Through government witnesses, prosecutors so far have tried to give jurors the impression that when it came to "spinning" justifications for (and defenses of) the war in Iraq the White House, surprise surprise, was a nest of vipers in the late spring and summer of 2003. Everyone was pointing a finger at everyone else, government attorneys want jurors believing, which means that it was entirely plausible, if not inevitable, that White House officials ultimately would conspire to point a finger at former Ambassador Joseph Wilson, an administration critic, and his wife, Valerie Plame Wilson.

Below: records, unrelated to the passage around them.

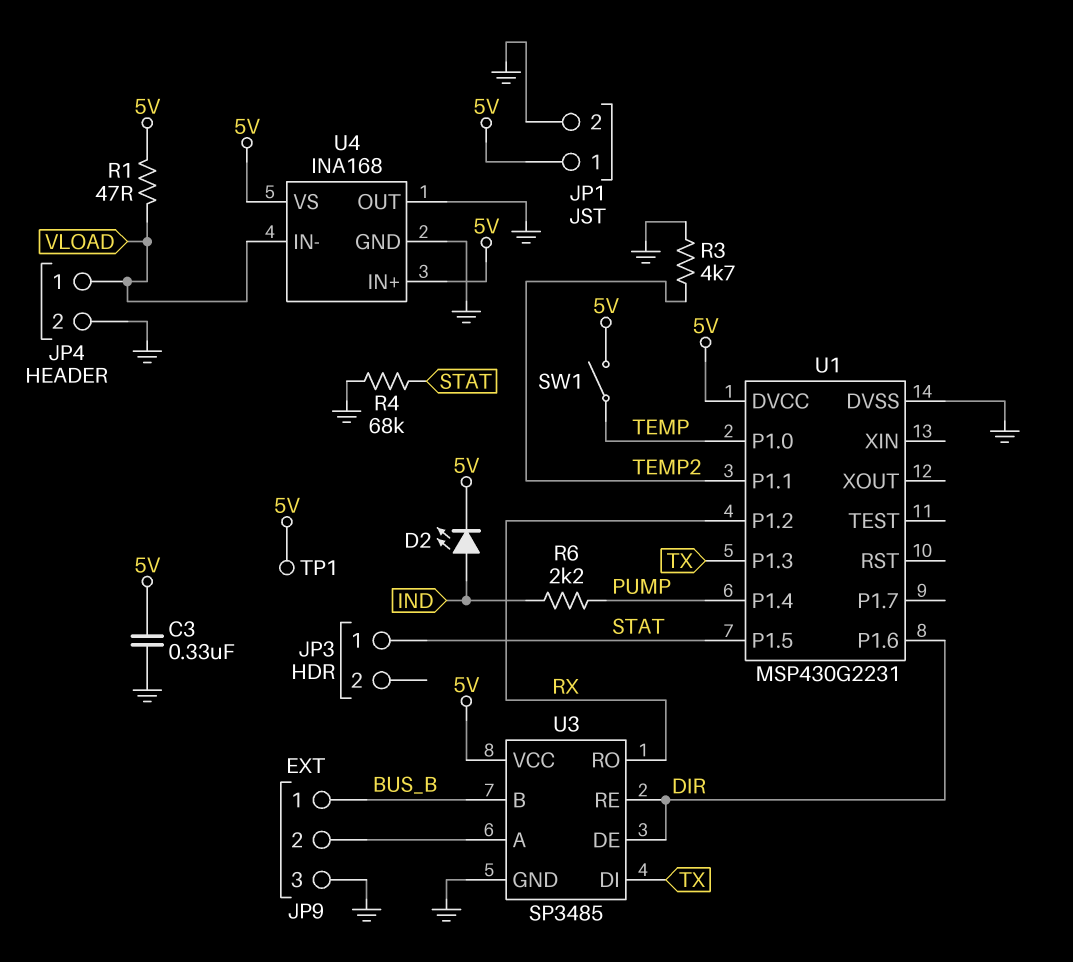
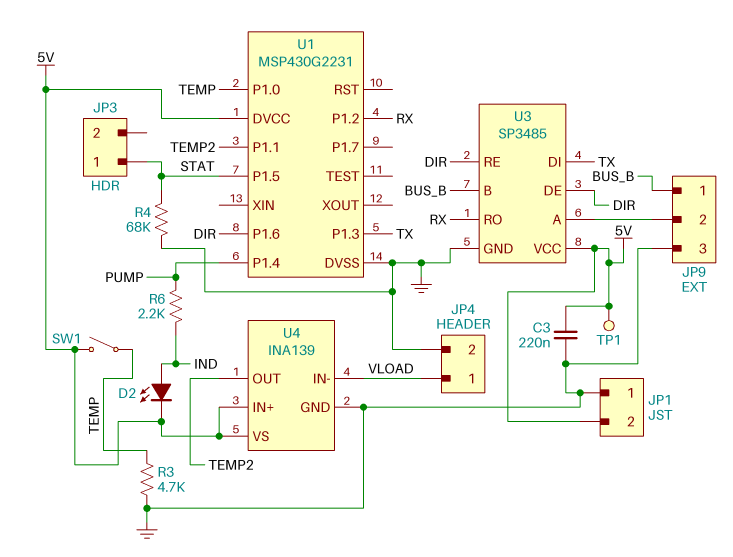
C3: 330nF (5V, GND) -> 220nF (5V, GND)
JP1 pin 1: 5V -> GND
JP1 pin 2: GND -> 5V
R1: 47 (5V, VLOAD) -> none
R3: 4.7k (GND, TEMP2) -> 4.7k (GND, TEMP)
U4: INA168 -> INA139
U4 pin OUT: GND -> TEMP2

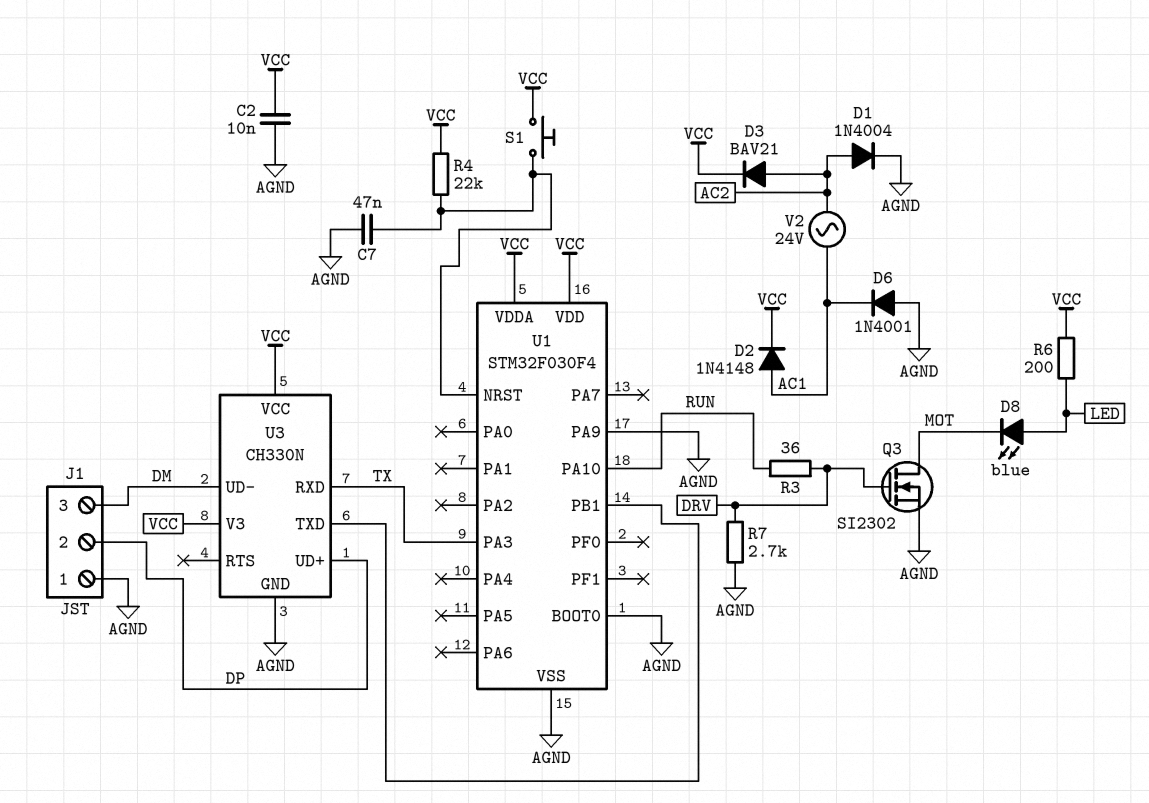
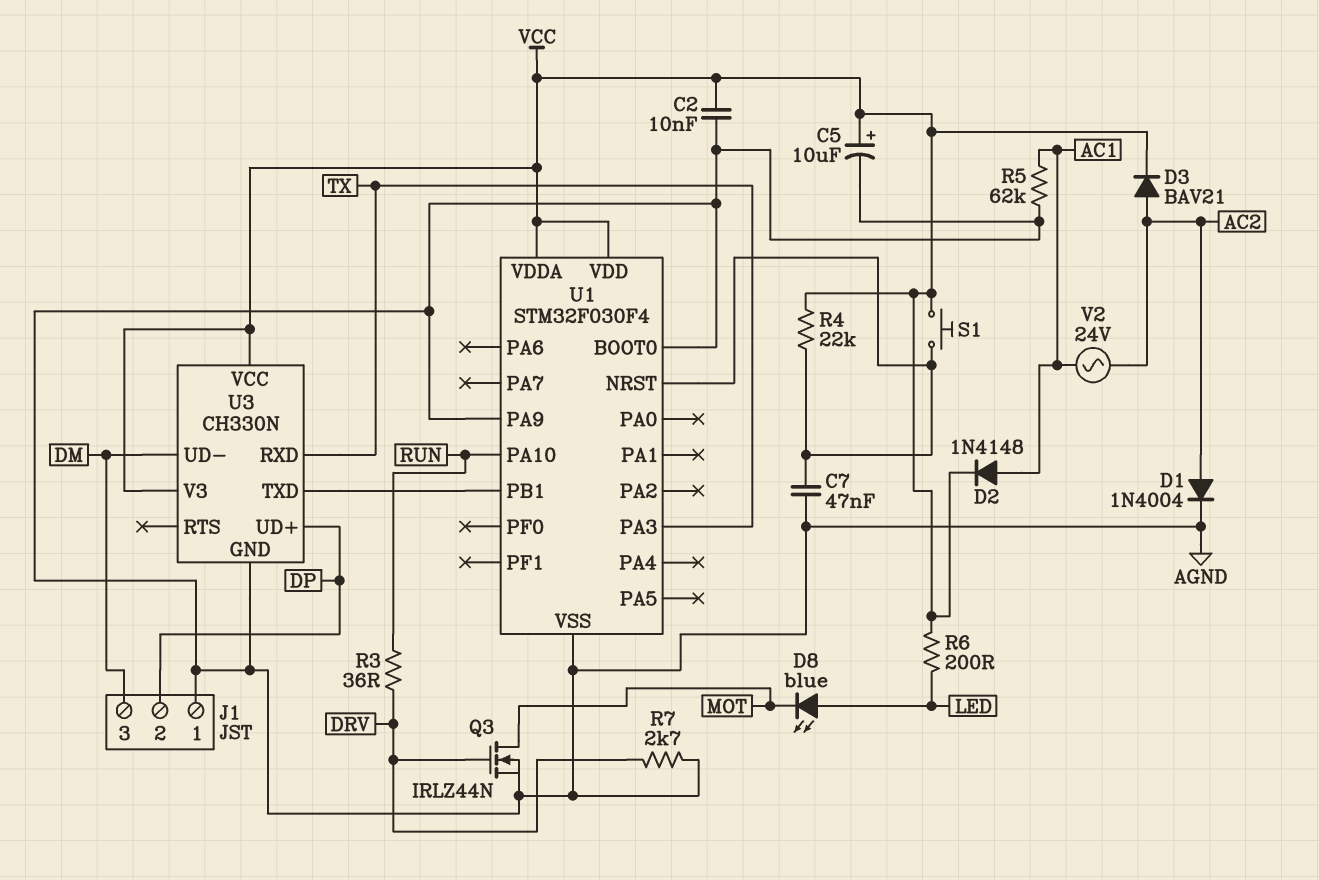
C5: none -> 10uF (plus VCC, minus AGND)
D6: diode 1N4001 (A AGND, K AC1) -> none
Q3: NMOS SI2302 (G DRV, D MOT, S AGND) -> NMOS IRLZ44N (G DRV, D MOT, S AGND)
R5: none -> 62k (AC1, AGND)

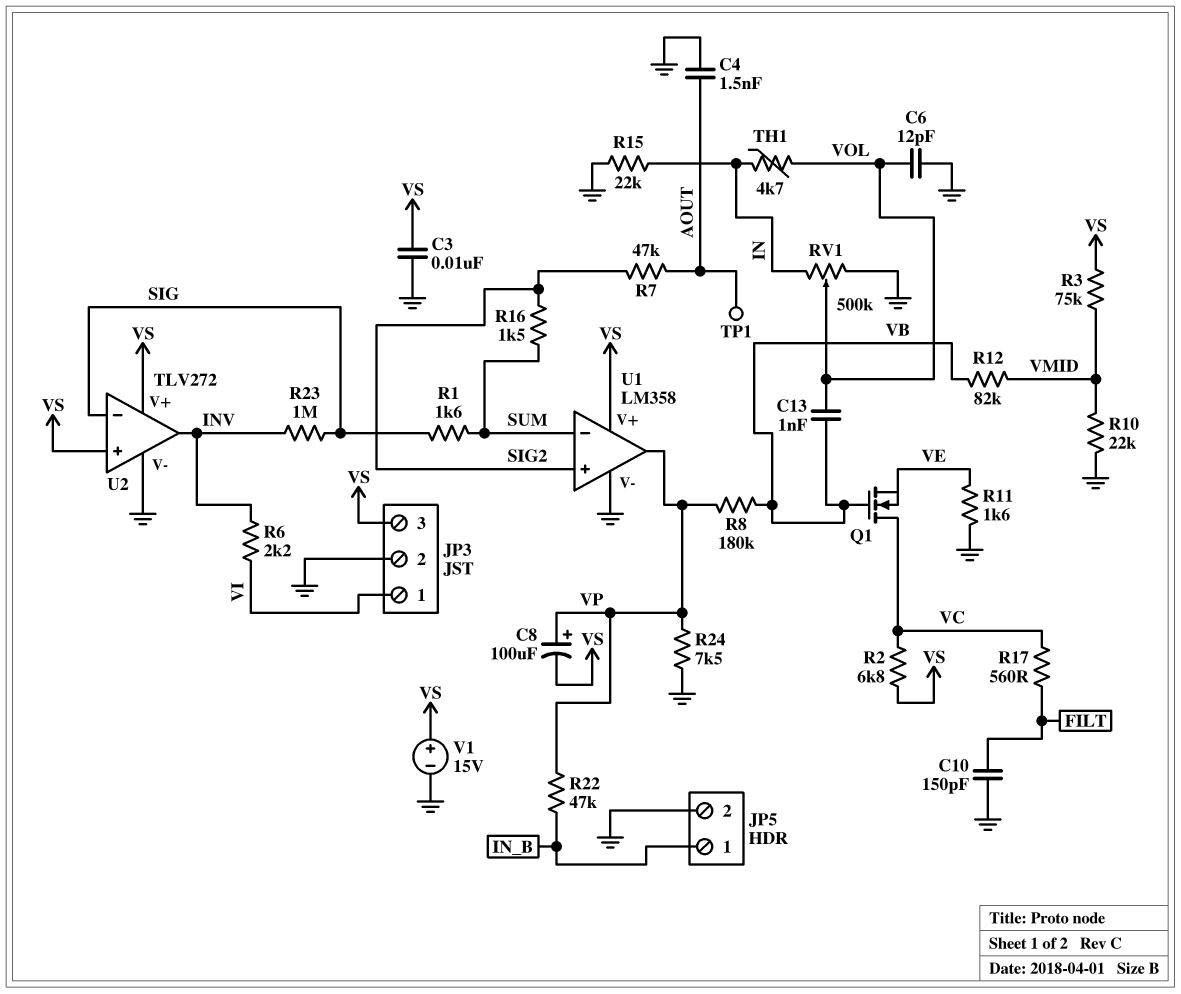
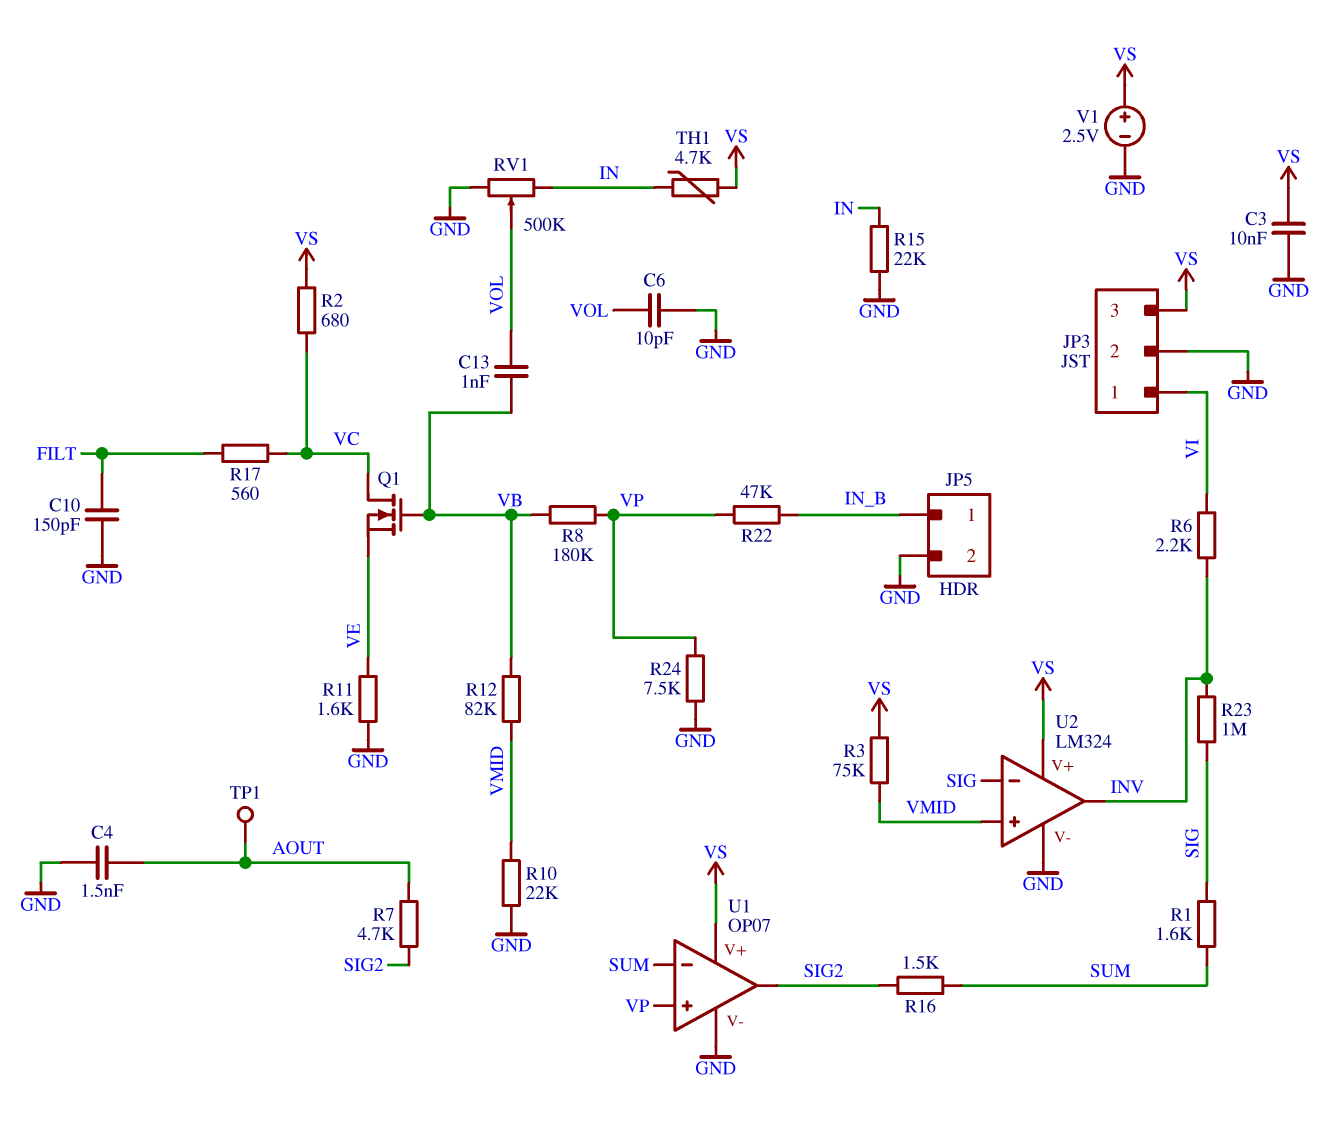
C6: 12pF (GND, VOL) -> 10pF (GND, VOL)
C8: 100uF (plus VP, minus VS) -> none
R2: 6.8k (VC, VS) -> 680 (VC, VS)
R7: 47k (AOUT, SIG2) -> 4.7k (AOUT, SIG2)
TH1: 4.7k (IN, VOL) -> 4.7k (IN, VS)
U1: LM358 -> OP07
U1 pin in+: SIG2 -> VP
U1 pin out: VP -> SIG2
U2: TLV272 -> LM324
U2 pin in+: VS -> VMID
V1: 15V (plus VS, minus GND) -> 2.5V (plus VS, minus GND)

So jurors heard Wednesday from a fellow named Robert L. Grenier, former CIA Iraq Mission Manager, who told them that Libby summoned him one day in June 2003 because he was "concerned" that Libby's boss, Vice President Dick Cheney, was being blamed for sending Wilson to Niger to check upon the status of Iraq's nuclear weapons program. Libby apparently wanted the world to know that other agencies and folks within the executive branch also were behind the bright idea. Call it the "CYA by use of the CIA."
The defense, meanwhile, wants to give jurors the impression as the trial begins that no one involved in this case today remembers what the heck they said or did in 2003. Now, the idea that our leaders, the cream of our political and military and diplomatic crop, could be so addled and distracted and overwhelmed in the moment that they don't remember individual events and episodes a few years earlier is probably as scary to you as it is to me. But it's a core part of the Libby defense. If no one else remembers much detail from those heady days back in 2003, why should Libby go to prison for having a faulty memory?
Which brings us back to our friend Grenier, the former CIA honcho. On cross-examination, reports the Associated Press, defense attorneys got Grenier to "acknowledge he hadn't been able to recall for the FBI in December 2003 whether he told Libby about Plame's job at CIA, and that he still was uncertain when he testified to the grand jury in January 2004 and July 2005." But, he told jurors, he kept "going over it again and again in my mind…" until he came to a different conclusion. Not credible, say defense attorneys. Not exactly confidence-inducing, says me.